(Source data)
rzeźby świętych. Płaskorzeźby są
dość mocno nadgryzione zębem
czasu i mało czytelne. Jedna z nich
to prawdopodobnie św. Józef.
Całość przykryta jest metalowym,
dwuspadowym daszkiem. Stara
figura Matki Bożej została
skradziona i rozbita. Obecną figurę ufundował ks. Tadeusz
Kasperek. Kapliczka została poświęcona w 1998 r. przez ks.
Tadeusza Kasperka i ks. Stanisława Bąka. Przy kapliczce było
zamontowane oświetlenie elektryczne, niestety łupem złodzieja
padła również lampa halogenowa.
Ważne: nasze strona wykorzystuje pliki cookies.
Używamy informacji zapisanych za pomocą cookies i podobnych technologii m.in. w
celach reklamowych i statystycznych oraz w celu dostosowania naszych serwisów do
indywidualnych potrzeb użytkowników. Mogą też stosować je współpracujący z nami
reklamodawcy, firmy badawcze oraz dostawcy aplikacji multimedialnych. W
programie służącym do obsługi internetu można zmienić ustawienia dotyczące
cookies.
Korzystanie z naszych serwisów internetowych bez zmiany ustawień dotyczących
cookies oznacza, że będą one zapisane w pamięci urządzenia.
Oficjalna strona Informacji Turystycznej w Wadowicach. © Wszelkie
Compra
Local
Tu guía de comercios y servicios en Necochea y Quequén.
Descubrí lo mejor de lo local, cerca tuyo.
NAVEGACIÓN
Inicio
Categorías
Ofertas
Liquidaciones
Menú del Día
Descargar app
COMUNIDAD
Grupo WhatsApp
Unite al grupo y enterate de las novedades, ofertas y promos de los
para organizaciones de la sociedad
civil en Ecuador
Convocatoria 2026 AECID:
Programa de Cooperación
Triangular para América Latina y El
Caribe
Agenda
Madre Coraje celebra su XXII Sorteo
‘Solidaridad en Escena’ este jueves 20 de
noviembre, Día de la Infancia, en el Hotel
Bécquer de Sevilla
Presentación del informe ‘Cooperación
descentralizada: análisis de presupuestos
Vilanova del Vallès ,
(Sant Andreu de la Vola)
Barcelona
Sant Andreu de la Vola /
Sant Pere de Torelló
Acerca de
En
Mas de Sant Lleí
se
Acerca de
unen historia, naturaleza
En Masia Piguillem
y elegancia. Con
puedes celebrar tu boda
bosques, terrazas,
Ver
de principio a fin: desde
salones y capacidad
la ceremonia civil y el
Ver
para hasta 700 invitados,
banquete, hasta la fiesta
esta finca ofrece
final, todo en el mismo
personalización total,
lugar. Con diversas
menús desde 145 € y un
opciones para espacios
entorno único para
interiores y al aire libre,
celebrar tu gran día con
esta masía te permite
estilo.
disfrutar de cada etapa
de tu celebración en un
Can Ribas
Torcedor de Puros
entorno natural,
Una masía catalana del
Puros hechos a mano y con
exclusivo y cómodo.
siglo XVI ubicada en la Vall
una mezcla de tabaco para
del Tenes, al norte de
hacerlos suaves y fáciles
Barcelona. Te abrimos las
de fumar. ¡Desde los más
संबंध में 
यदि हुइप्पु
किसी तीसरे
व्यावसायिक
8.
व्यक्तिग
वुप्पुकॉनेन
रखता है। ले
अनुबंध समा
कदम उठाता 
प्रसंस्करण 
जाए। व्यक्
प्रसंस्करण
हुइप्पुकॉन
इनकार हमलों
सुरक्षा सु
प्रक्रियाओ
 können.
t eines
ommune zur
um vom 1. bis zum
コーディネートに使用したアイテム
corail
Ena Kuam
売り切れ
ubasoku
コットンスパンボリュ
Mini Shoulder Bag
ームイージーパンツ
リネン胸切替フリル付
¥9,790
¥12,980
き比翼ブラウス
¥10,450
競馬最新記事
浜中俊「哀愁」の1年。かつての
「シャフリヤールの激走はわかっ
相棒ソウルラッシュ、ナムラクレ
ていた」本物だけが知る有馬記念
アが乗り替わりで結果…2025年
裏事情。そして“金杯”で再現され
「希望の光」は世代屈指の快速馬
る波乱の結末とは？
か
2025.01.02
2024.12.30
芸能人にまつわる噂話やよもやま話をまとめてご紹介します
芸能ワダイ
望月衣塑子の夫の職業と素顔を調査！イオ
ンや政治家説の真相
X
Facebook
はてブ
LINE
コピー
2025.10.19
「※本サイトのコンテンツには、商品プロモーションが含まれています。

▶ _WHAT IS EXPECTED_
The lines of the records that contain the string "Barcelona" should be located and copied.

▶ _EXERCISE OUTPUT_
Barcelona
Barcelona. Te abrimos las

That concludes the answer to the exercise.